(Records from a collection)
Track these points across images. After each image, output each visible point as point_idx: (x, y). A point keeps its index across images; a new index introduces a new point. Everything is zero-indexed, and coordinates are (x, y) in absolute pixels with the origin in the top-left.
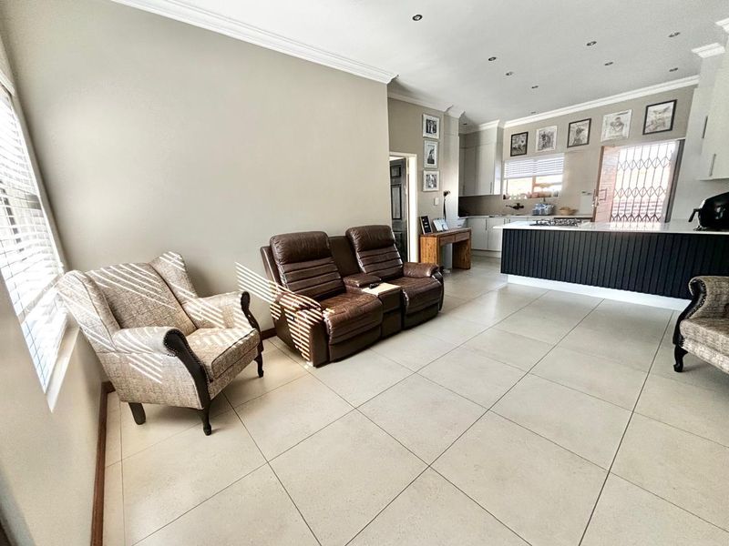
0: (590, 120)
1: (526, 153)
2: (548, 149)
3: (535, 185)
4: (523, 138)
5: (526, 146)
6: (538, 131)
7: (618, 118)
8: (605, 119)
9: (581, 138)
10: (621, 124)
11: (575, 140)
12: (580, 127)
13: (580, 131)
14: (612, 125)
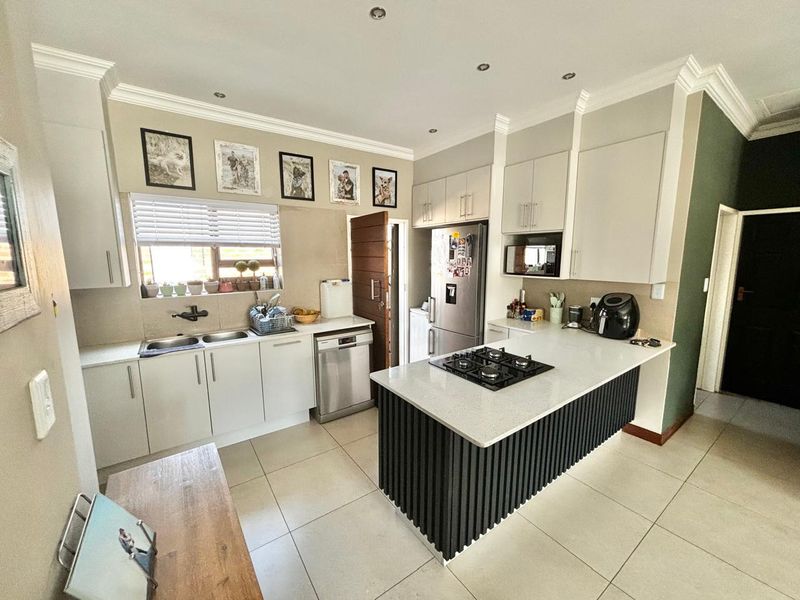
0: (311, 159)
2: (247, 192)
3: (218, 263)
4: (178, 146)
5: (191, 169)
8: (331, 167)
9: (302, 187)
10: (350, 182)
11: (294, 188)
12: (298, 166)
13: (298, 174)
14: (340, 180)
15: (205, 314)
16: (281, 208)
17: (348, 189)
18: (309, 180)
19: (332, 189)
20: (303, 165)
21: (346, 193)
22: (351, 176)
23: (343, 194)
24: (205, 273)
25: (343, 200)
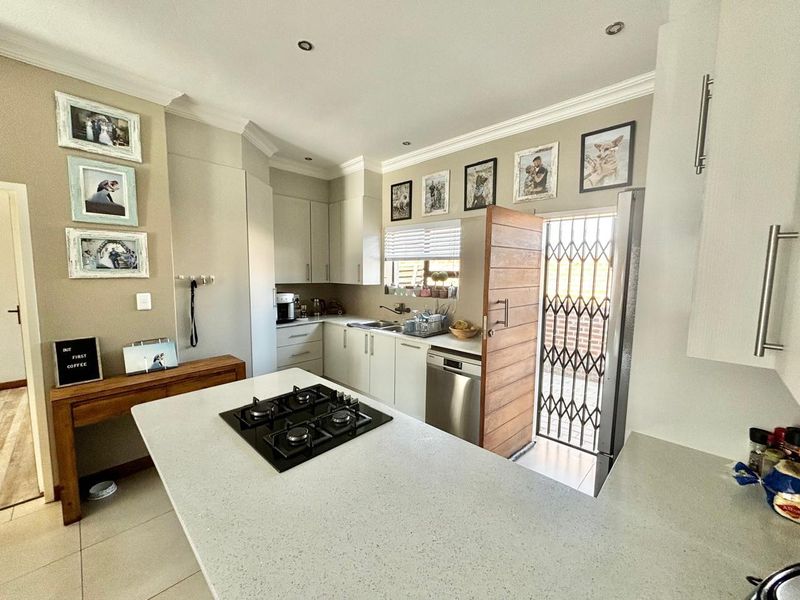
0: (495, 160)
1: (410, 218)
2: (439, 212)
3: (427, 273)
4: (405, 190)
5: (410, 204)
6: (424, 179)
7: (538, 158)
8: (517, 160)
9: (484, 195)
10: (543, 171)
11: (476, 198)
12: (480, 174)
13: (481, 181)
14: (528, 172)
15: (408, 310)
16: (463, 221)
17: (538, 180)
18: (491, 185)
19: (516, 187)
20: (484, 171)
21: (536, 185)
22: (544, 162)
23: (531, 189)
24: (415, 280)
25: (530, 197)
* * *
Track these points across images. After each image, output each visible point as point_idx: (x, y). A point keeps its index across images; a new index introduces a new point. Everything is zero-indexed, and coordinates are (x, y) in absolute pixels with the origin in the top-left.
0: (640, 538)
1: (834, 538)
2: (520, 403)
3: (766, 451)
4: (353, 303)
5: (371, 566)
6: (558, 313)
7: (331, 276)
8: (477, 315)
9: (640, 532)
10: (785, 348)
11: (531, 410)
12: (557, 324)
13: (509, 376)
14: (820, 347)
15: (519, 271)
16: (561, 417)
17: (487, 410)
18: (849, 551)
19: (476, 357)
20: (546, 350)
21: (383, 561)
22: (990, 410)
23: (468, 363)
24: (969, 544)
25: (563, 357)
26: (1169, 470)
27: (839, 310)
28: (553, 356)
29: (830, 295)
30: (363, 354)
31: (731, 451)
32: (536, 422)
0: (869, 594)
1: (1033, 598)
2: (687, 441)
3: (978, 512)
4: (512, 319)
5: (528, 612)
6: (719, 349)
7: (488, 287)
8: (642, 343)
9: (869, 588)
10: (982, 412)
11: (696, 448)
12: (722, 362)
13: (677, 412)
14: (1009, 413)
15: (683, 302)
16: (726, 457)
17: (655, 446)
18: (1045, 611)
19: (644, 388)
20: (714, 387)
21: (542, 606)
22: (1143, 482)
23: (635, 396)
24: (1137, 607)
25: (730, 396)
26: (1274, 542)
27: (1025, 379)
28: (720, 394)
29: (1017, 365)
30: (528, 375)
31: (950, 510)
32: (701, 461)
--
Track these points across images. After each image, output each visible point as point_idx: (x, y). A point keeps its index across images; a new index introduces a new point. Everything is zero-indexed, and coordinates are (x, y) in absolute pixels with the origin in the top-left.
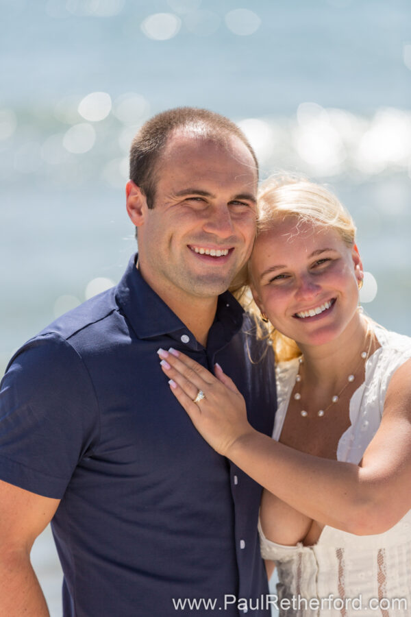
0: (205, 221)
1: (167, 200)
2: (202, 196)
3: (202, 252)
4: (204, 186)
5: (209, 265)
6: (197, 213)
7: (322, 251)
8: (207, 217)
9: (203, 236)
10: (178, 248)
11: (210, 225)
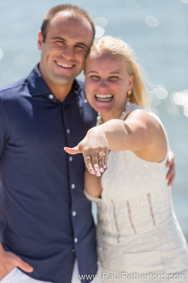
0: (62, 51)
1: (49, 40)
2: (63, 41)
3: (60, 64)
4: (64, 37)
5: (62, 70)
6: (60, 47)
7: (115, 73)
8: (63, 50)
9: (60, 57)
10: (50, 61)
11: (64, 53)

## Assigned task
The lines above starting at the one that contains "19: (332, 189)" and ending at the one that contains "24: (205, 273)" must be transcribed exactly, and no other lines may appear.

## Task solution
19: (332, 189)
20: (303, 165)
21: (346, 193)
22: (351, 176)
23: (343, 194)
24: (205, 273)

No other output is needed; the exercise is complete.